I think, there is no question that we are at some resistance corridor. There should not be discussion that positive money flow since February 2010 has pushed stock market into overbought condition. The only question that could be placed now is where the market will go from this side-way trading. Will it go into a correction (which I consider would be healthy)? or will it continue to go up on ... positive unemployment report (nothing more positive comes to mind)???

One of the simplest strategies (that could be used in the current situation) is waiting for indexes (S&P 500, DJI andNasdaq 100) to break their resistance corridor lines. Over the last two weeks, the upper line of the resistance corridor could be drawn through March 25 and April 1, 2010 highs. If the indexes break this line on their up-move then we may start to think about resumption of up-trend. The lower resistance corridor line could be drawn through March 26, 20010 low. If the indexes drop below this line we may start to think about a correction down.

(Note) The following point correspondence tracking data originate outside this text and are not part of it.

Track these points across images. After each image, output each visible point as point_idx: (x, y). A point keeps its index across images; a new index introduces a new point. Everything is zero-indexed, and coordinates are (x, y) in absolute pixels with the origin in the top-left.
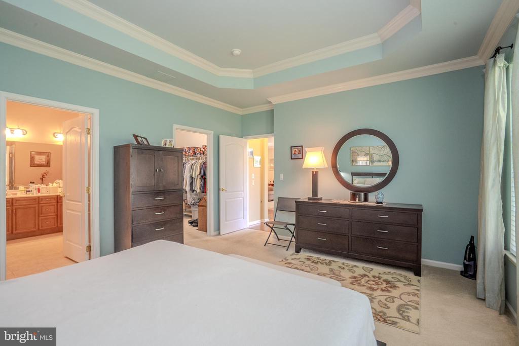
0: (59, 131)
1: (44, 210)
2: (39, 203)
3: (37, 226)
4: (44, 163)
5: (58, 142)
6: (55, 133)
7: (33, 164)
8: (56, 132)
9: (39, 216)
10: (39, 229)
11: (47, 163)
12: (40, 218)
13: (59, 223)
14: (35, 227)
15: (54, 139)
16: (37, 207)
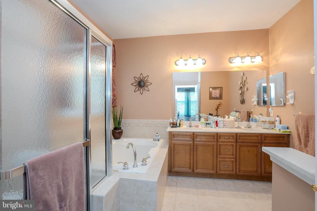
0: (234, 56)
1: (222, 150)
2: (217, 141)
3: (215, 168)
4: (218, 96)
5: (234, 68)
6: (231, 58)
7: (211, 98)
8: (232, 56)
9: (217, 157)
10: (217, 172)
11: (220, 96)
12: (219, 159)
13: (238, 170)
14: (213, 169)
15: (231, 65)
16: (215, 146)
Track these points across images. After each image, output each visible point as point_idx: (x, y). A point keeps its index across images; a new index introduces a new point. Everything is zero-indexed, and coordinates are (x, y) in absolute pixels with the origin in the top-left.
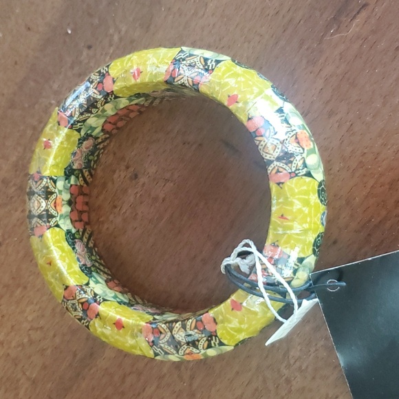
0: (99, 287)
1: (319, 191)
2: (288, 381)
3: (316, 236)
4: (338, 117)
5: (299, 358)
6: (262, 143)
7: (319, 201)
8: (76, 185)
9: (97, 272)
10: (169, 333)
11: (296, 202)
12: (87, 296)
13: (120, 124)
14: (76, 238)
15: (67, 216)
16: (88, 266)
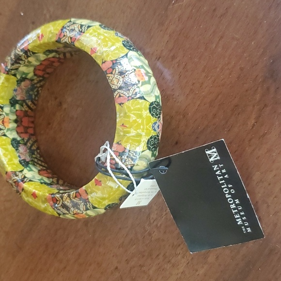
0: (31, 173)
1: (150, 108)
2: (150, 234)
3: (149, 138)
4: (177, 60)
5: (156, 219)
6: (110, 78)
7: (150, 115)
8: (21, 110)
9: (34, 165)
10: (61, 200)
11: (132, 115)
12: (17, 178)
13: (49, 70)
14: (20, 143)
15: (14, 129)
16: (27, 161)
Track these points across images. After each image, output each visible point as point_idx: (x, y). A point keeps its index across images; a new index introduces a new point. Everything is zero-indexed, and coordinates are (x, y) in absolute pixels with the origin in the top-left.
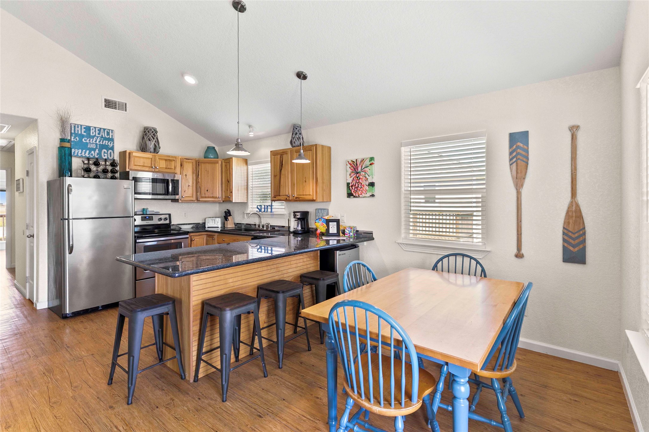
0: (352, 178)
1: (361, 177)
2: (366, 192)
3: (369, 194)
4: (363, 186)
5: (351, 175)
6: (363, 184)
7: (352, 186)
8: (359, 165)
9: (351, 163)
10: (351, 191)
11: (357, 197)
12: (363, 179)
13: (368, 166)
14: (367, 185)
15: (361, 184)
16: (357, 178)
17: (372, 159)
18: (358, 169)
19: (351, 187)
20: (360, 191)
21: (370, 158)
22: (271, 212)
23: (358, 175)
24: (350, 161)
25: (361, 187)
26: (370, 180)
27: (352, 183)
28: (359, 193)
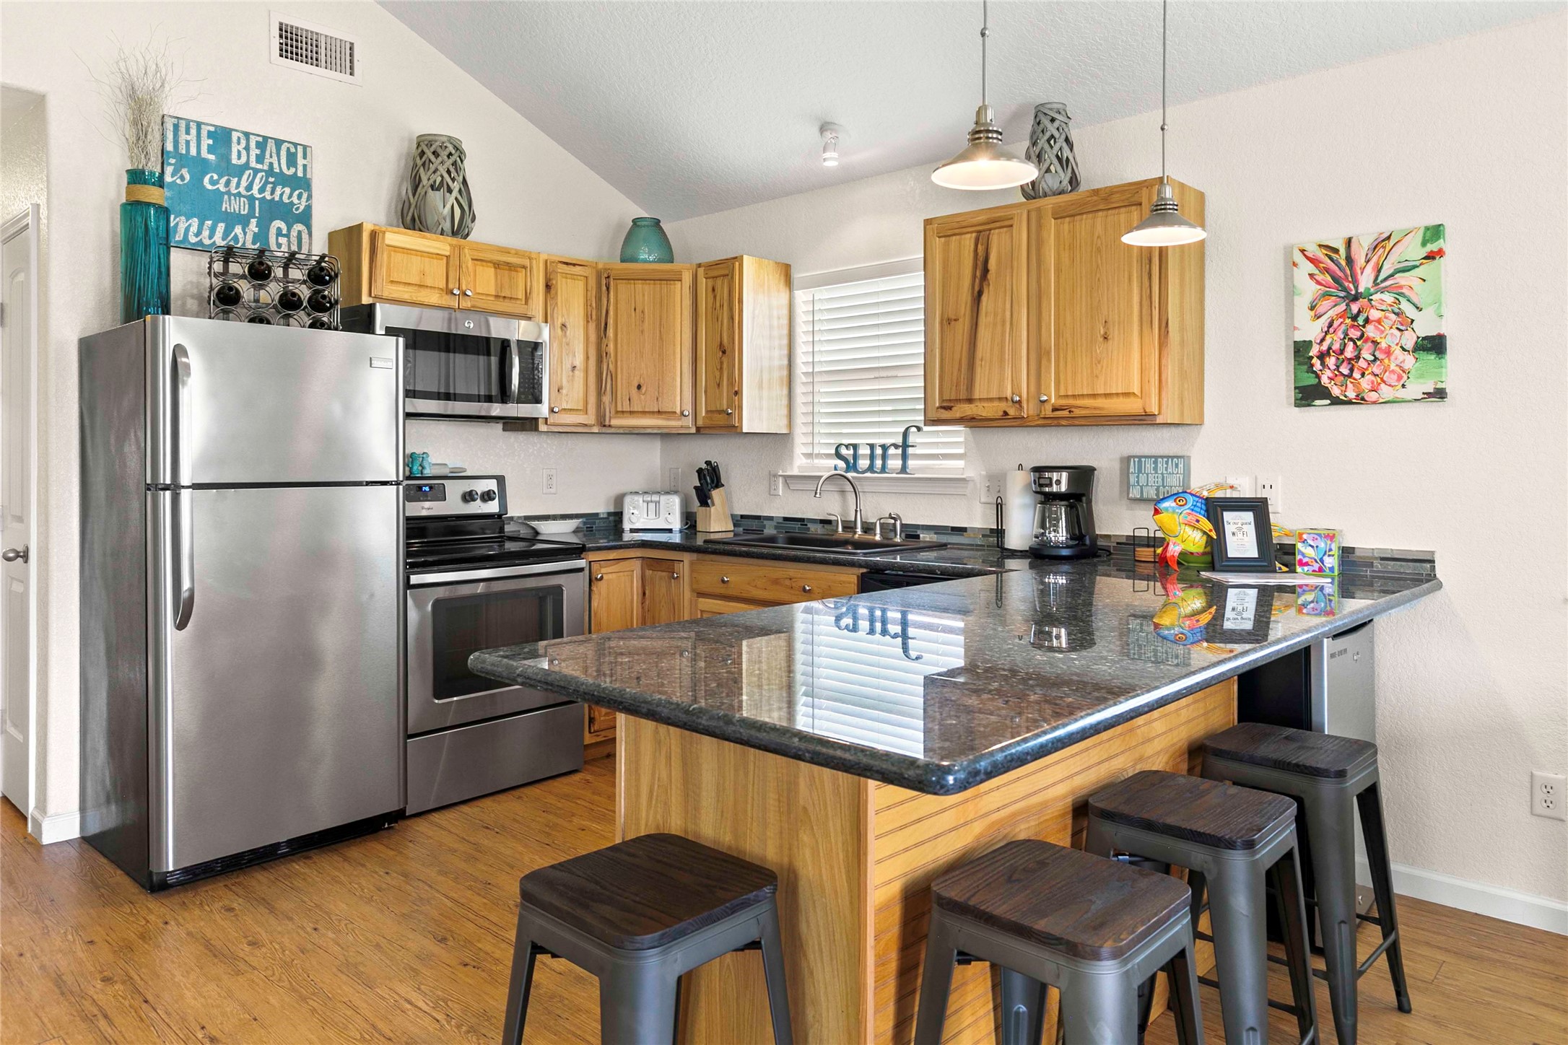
0: (1324, 321)
1: (1374, 314)
2: (1400, 378)
3: (1416, 388)
4: (1388, 352)
5: (1320, 310)
6: (1383, 345)
7: (1322, 356)
8: (1360, 260)
9: (1320, 254)
10: (1318, 377)
11: (1349, 402)
12: (1387, 323)
13: (1415, 267)
14: (1410, 346)
15: (1375, 343)
16: (1354, 318)
17: (1435, 232)
18: (1355, 282)
19: (1316, 362)
20: (1368, 377)
21: (1427, 229)
22: (904, 469)
23: (1355, 308)
24: (1313, 250)
25: (1376, 359)
26: (1425, 326)
27: (1323, 340)
28: (1365, 383)
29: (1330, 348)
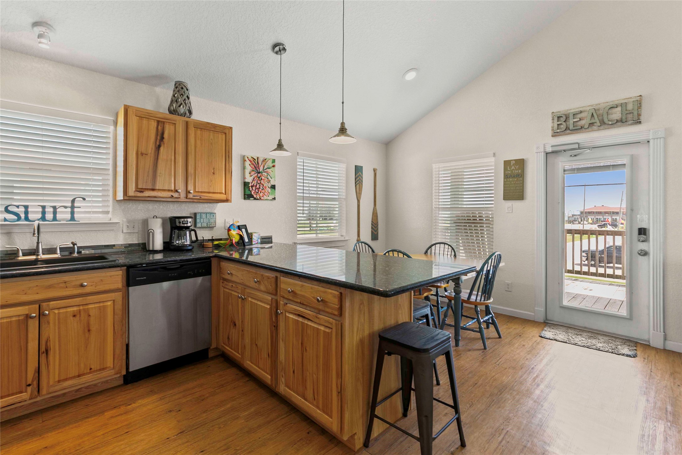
0: (252, 177)
1: (263, 178)
2: (268, 194)
3: (271, 197)
4: (266, 187)
5: (252, 174)
6: (265, 186)
7: (252, 187)
8: (260, 164)
9: (252, 159)
10: (251, 192)
11: (258, 199)
12: (265, 180)
13: (271, 168)
14: (270, 187)
15: (263, 185)
16: (259, 178)
17: (274, 161)
18: (259, 169)
19: (250, 188)
20: (262, 193)
21: (273, 159)
23: (259, 175)
24: (250, 158)
25: (263, 189)
26: (272, 183)
27: (252, 182)
28: (261, 194)
29: (254, 185)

On my opinion, this is very simple (no complicated technical analysis has to be performed) and very conservative approach. The gap between upper and lower lines of the resistance corridor is only about 2%. Yes, the market has been in up-move for two months. Yes, the indexes are overbought. Yes, many mid-term indicators suggest good odds of correction down. However, I am not a follower of guessing the highest points to sell and lowest points to buy, especially in case of mid- and long-term trends where 1-2 percents are not as important.

There could be other strategies used to confirm the exit from the current sideway trading. Personally, in addition to the resistance lines, I would watch volatility (increase in volatility would indicate increase in bearish mood among investors) and money flow (in the current moment money flow is on the way to become negative).